● **Aim of the task**
Below is some data. Retype exactly the lines starting at the one with "pinky tip: (323, 317)" and ending at the one with "pinky dip: (322, 462)".

● **The input**
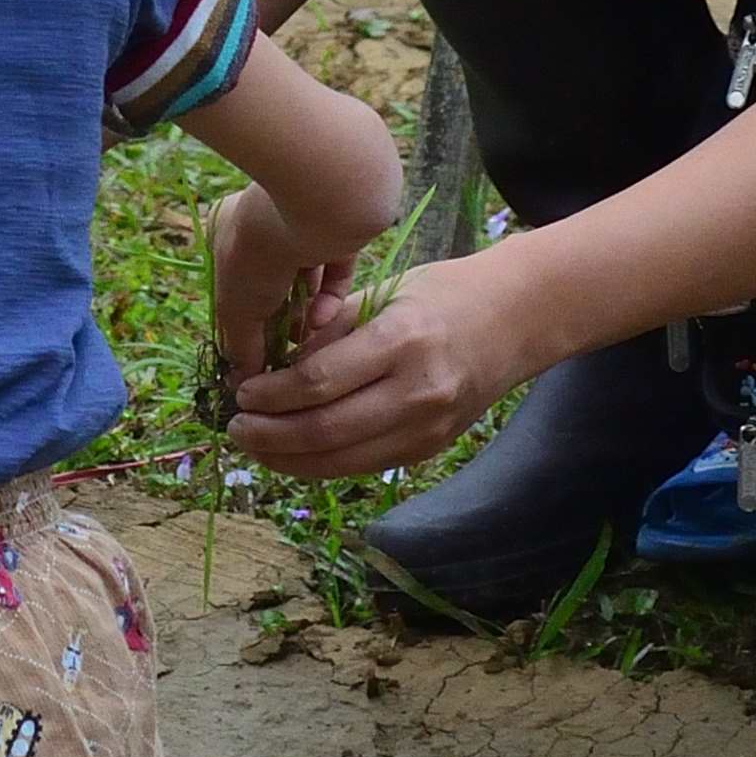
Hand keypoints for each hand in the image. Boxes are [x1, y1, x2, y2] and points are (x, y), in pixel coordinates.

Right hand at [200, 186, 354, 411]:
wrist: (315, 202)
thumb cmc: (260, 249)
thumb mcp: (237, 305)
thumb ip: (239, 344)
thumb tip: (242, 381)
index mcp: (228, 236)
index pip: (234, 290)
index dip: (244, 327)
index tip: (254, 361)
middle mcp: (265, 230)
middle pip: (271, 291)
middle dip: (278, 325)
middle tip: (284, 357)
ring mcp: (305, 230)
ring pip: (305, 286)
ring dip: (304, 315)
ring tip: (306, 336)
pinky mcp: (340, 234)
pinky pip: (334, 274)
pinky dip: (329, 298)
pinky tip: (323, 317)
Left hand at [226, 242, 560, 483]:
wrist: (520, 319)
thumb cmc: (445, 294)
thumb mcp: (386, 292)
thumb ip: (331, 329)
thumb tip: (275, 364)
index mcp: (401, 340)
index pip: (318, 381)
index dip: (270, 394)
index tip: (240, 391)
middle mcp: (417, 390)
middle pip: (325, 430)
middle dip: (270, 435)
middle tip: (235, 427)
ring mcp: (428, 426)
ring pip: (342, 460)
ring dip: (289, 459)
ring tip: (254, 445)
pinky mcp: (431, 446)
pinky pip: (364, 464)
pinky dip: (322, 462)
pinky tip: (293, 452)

--

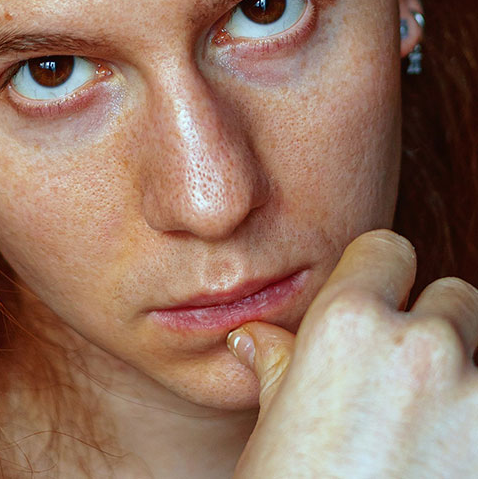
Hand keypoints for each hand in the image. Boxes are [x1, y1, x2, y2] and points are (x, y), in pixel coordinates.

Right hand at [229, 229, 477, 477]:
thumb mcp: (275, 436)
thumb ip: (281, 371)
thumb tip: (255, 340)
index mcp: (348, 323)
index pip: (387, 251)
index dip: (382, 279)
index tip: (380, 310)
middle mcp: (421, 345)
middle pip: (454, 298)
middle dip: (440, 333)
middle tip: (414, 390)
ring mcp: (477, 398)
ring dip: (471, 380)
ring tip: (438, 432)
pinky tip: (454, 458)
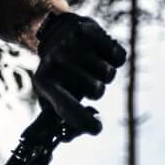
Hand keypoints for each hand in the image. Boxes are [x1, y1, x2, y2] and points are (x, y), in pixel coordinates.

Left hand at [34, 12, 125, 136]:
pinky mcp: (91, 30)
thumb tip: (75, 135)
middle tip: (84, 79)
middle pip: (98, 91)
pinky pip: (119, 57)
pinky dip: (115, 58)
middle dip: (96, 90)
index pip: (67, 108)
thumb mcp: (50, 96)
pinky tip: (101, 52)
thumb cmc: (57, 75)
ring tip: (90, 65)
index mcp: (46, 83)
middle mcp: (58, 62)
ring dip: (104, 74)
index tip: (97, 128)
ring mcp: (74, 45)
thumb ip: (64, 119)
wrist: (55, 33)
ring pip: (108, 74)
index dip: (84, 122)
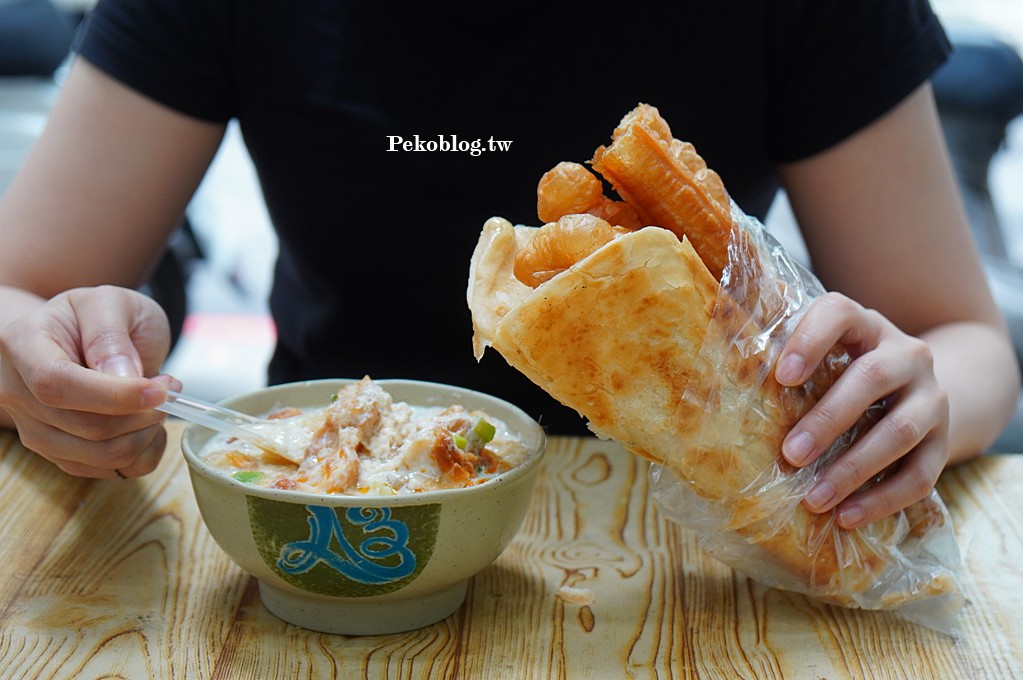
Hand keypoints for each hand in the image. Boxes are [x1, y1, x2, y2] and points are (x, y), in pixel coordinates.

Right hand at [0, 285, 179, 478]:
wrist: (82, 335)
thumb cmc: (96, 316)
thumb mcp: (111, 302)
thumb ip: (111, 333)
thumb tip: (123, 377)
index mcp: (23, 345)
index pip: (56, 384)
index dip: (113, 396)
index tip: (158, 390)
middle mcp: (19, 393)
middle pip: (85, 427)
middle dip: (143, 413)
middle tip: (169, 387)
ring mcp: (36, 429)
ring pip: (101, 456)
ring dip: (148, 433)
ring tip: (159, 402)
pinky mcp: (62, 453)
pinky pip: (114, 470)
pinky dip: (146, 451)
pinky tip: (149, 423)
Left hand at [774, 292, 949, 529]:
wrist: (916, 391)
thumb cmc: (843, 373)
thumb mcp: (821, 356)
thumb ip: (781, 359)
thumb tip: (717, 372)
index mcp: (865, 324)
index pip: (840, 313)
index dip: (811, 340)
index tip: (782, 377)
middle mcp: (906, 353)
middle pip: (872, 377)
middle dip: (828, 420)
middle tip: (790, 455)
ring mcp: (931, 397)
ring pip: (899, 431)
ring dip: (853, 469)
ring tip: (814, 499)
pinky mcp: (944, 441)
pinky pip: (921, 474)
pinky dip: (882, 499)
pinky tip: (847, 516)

* * *

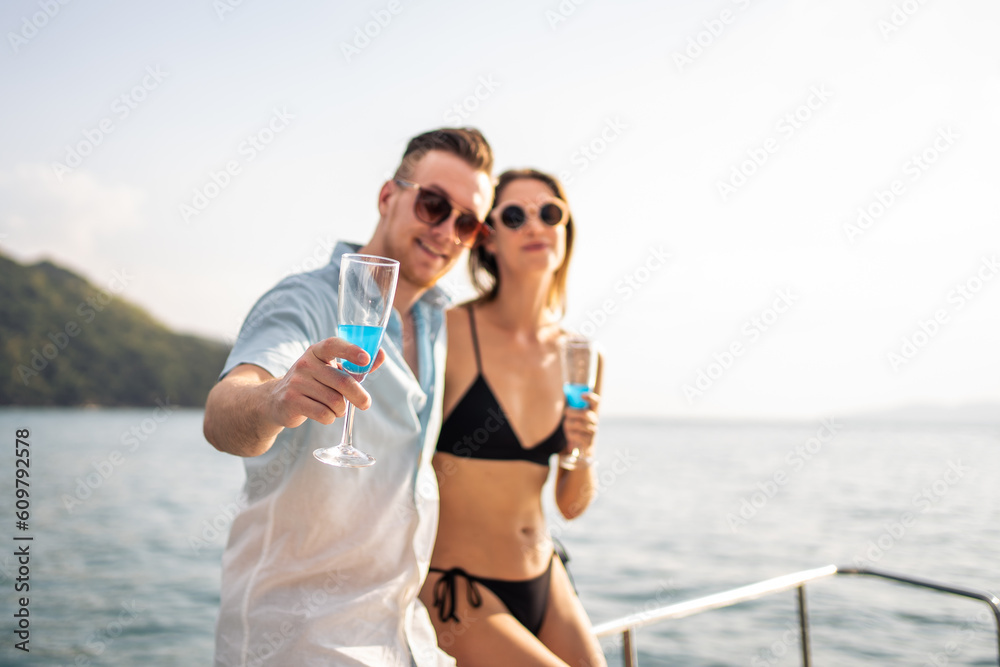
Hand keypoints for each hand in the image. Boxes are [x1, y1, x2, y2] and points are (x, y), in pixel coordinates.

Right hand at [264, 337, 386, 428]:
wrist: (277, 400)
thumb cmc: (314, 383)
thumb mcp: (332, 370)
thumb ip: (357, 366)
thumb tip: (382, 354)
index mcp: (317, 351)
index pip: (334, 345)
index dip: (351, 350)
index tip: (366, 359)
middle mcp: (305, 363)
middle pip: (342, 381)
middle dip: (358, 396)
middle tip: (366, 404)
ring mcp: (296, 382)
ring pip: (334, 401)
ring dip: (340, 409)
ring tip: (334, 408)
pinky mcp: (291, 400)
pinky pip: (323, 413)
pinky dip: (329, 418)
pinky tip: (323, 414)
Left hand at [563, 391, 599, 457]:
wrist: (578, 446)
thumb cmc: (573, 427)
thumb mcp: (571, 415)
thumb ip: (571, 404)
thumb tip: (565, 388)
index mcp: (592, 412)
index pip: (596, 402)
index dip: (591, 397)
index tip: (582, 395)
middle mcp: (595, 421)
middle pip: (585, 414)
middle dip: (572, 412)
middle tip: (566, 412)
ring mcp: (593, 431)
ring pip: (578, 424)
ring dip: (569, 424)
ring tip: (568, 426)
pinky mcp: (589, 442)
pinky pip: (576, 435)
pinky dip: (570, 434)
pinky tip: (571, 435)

● **Completed exercise**
pinky tip: (323, 317)
Left hand at [226, 242, 560, 483]:
wrist: (520, 319)
thumb cmc: (445, 294)
thumb mcp: (386, 292)
thumb ip: (331, 329)
thumb tip: (275, 364)
index mcp: (401, 340)
index pip: (318, 381)
index dip: (270, 394)
index tip: (240, 391)
middle mcp: (417, 390)
middle pip: (325, 430)
middle dip: (270, 435)
middle tip: (235, 427)
ring mcp: (428, 426)
ring pip: (342, 460)
ring dip: (289, 459)
ring tip: (254, 445)
pinky mcp: (431, 446)
pinky pip: (364, 464)
pinky dip: (322, 462)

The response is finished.